PPierre-Évariste Douaire
@12 Jan 2008

Ne renonçant à aucun plaisir, Jean-Paul Gaultier présente une collection pâtissière. Ses bustiers et ses robes sont réalisés en pain et en brioche. Il transforme Cartier en boulangerie et invite les visiteurs à manger ses créations.

Jean-Paul Gaultier transforme la Fondation Cartier en boulangerie, il n’a pas pour autant renoncé à la mode, « Pain Couture by Jean Paul Gaultier » est une exposition artistique en forme de défilé. Les robes présentées sont en crêpes, en langue de chat, en petit beurre, en brioche et en pain. La première sensation n’est pas visuelle mais olfactive, toutes ces odeurs se mêlent pour donner une atmosphère gourmande.

La haute couture a l’habitude de présenter des spectacles à ses clientes fortunées, les défilés sont scénographiés à tous les niveaux, la lumière est soignée, la musique est extrêmement importante, les designers sonores sont les chefs d’orchestre de cette mise en son, le décor est aussi primordial que celui d’un tableau d’opéra. L’architecture la plus insolite est sollicitée pour accueillir les frasques des collections : Prada s’invite au siège du Parti communiste, les couvents, les hôtels particuliers, les musées servent d’écrin aux précieux taffetas portés par les top models longilignes.

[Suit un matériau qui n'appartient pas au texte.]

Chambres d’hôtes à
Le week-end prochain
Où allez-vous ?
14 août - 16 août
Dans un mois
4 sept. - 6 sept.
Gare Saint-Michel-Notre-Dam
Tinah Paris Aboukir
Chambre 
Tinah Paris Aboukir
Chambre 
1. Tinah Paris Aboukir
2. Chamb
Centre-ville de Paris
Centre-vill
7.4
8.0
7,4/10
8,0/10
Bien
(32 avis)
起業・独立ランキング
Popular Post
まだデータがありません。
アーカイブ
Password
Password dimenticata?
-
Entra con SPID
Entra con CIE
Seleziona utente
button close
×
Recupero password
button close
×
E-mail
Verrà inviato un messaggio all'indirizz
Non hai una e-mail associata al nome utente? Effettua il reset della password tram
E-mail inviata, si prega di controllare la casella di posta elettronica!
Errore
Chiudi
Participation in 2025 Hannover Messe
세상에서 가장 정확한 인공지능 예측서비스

Il n’est donc pas incongru de voir le Tintin de la mode investir un espace consacré à l’art contemporain, sachant qu’il y a quelques années, Issey Miyake a superbement réussi son pari en suspendant ses robes-accordéons. L’année dernière Londres faisait entrer au musée les robes du couturier français, malgré les honneurs et la reconnaissance de son travail, le jeune homme de cinquante ans distille dans ses créations sa bonne humeur et son énergie juvénile.

L’exposition est joyeuse et ludique, l’enfance transparaît dans toutes les œuvres exposées. Le rêve se matérialise dans les vêtements les plus connus comme le bustier, les seins côniques, ou le motif rayé du pull marin, il prend la forme d’une brioche et lui emprunte son odeur.
Quand on est enfant lire Charlie et la chocolaterie de Roald Dahl est un délice, le paradis à cet âge se confond avec les plaisirs sucrés. Charlie entre dans cet Éden peuplé de bonbons, de sucettes, de sucreries et de chocolats grâce à un ticket qu’il trouve miraculeusement, pour « Pain Couture » ce ticket a les traits d’un pain au sésame.

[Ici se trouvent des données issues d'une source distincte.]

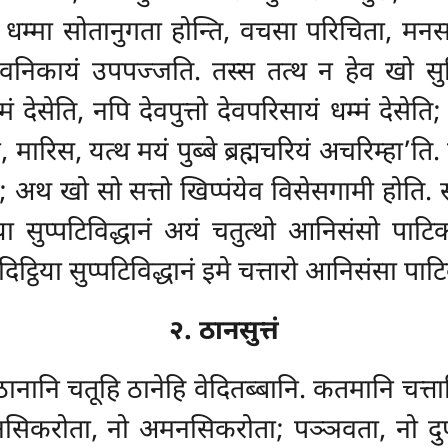
े धम्मा सोतानुगता होन्ति, वचसा परिचिता, मनसानु
 देवनिकायं उपपज्जति. तस्स तत्थ न हेव खो सु
धम्मं देसेति, नपि देवपुत्तो देवपरिसायं धम्मं
ं, मारिस, यत्थ मयं पुब्बे ब्रह्मचरियं अचरिम्हा
दो; अथ खो सो सत्तो खिप्पंयेव
विसेसगामी होति. स
िया सुप्पटिविद्धानं अयं चतुत्थो आनिसंसो पाटिकङ
्ठिया सुप्पटिविद्धानं इमे चत्तारो आनिसंसा पाटि
२. ठानसुत्तं
 ठानानि चतूहि ठानेहि वेदितब्बानि. कतमानि चत्तार
मनसिकरोता, नो अमनसिकरोता; पञ्ञवता, नो दुप्पञ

La tenue des hôtesses a été redessinée en forme de blouse blanche surmontée d’une gavroche. La visite se transforme en emplette, on peut jouer à la marchande et acheter pour de vrai les pains et les viennoiseries dessinés par le couturier et fabriqués par les meilleurs ouvriers de France.

Il est intéressant de noter que Pierre Hermé, le plus célèbre pâtissier hexagonal, propose ses desserts comme des collections de haute couture, il est intéressant de noter que les chefs étoilés font de leurs assiettes de véritables tableaux, elles ressemblent à des Pollock, la sauce est projetée sur le flanc des faïences. Les arts de la mode et de la bouche se croisent de plus en plus, ils s’empruntent leurs techniques et leurs vocabulaires. L’art contemporain n’échappe pas à ce courant, il arrive à Buren de concevoir des gilets pour les gardiens de musée, il arrive même que des artistes fassent la cuisine lors de vernissages.

Les commensaux de l’art contemporain sont invités à prendre place pour déguster les plats, le service est impeccable et le travail soigné. Jean-Paul Gaultier est un créateur autant qu’une marque, alors qu’Ines de La Fressange tente de récupérer son nom qu’elle a vendu et que Picasso est une voiture, le couturier s’invite sans complexe dans le monde de l’art, il le fait avec bonhomie et humour. Son travail reste très reconnaissable, les icônes qu’il a imaginées peuvent se décliner dans des robes, sur des bouteilles de parfum ou dans la farine et la levure.